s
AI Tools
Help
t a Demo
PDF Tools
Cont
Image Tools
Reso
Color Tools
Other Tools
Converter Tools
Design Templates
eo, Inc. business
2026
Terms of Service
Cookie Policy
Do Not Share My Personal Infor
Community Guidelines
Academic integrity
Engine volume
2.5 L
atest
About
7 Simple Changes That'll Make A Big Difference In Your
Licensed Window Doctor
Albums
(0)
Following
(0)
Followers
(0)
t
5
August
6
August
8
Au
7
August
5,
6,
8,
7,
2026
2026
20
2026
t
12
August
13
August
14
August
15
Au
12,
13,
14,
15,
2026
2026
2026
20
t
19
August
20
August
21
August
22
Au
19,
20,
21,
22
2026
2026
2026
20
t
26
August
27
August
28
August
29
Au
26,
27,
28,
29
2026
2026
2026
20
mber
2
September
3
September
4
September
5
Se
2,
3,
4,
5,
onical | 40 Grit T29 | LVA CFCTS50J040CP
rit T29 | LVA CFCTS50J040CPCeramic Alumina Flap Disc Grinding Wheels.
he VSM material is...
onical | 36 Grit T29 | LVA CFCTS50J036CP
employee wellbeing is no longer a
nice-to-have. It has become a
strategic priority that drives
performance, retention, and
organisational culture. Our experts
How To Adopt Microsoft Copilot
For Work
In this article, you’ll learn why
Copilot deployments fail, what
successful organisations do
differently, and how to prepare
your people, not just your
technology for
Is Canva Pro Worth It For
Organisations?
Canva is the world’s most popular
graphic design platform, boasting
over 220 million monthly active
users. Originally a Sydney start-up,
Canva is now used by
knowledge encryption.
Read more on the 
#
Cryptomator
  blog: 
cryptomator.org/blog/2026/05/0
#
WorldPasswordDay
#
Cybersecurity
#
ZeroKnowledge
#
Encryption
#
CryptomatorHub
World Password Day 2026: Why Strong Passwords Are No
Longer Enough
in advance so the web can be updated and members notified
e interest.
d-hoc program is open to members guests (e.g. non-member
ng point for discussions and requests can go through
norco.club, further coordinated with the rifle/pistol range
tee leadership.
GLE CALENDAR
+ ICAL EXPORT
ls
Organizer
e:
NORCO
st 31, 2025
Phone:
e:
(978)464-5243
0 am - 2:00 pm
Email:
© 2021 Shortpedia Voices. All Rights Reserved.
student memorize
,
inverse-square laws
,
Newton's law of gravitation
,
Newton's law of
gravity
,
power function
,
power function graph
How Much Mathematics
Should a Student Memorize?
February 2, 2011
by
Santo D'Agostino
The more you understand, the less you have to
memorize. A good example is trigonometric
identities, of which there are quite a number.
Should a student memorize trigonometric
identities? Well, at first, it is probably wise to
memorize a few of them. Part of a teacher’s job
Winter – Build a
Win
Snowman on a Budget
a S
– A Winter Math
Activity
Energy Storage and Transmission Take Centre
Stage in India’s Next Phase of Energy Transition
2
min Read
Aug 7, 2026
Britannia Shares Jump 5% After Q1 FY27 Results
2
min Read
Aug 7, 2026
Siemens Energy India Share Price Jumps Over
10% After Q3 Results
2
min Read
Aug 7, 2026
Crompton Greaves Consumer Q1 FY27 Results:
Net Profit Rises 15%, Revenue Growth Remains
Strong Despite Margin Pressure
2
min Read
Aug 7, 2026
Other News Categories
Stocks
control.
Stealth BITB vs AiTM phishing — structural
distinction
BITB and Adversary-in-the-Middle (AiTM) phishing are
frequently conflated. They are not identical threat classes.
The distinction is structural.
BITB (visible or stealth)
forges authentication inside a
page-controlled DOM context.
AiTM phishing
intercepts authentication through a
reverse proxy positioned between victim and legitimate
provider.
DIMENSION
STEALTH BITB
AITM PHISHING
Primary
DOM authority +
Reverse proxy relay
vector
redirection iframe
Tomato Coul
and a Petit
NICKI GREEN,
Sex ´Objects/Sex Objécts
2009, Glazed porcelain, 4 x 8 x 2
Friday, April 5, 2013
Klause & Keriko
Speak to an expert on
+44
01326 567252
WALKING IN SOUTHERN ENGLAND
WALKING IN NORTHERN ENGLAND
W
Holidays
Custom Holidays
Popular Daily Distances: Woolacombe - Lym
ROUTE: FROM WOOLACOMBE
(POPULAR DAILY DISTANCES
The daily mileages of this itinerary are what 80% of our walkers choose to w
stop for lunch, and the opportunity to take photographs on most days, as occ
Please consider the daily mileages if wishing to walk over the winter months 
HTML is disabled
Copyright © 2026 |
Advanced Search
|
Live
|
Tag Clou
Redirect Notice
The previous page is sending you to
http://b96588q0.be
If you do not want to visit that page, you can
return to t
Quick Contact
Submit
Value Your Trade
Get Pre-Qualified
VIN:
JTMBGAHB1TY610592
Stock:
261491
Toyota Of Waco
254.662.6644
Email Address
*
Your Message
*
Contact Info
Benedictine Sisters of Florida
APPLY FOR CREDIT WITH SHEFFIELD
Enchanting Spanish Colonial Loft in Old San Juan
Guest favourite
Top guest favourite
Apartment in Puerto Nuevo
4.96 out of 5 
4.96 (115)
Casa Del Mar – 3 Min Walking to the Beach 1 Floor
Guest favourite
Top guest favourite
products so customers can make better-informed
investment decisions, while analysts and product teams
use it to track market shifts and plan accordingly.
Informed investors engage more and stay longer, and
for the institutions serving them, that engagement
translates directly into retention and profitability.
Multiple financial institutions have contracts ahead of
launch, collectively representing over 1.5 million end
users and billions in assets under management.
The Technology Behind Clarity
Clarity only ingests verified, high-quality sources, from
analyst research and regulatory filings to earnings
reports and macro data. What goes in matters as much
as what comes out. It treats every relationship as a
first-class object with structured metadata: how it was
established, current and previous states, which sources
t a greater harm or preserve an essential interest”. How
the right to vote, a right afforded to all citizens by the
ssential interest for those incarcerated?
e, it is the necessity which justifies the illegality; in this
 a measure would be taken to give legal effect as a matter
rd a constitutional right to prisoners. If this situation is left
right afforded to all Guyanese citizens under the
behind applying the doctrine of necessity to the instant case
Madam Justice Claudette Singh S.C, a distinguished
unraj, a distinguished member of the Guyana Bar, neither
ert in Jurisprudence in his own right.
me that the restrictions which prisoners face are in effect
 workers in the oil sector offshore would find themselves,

####################

→ DIRECTIVE: An exact copy of the lines above, from the one containing "Reverse proxy relay" down to the one containing "Copyright © 2026 |" and including both, is the whole answer; retype it and nothing else.

→ RESULT OF THE EXERCISE:
Reverse proxy relay
vector
redirection iframe
Tomato Coul
and a Petit
NICKI GREEN,
Sex ´Objects/Sex Objécts
2009, Glazed porcelain, 4 x 8 x 2
Friday, April 5, 2013
Klause & Keriko
Speak to an expert on
+44
01326 567252
WALKING IN SOUTHERN ENGLAND
WALKING IN NORTHERN ENGLAND
W
Holidays
Custom Holidays
Popular Daily Distances: Woolacombe - Lym
ROUTE: FROM WOOLACOMBE
(POPULAR DAILY DISTANCES
The daily mileages of this itinerary are what 80% of our walkers choose to w
stop for lunch, and the opportunity to take photographs on most days, as occ
Please consider the daily mileages if wishing to walk over the winter months 
HTML is disabled
Copyright © 2026 |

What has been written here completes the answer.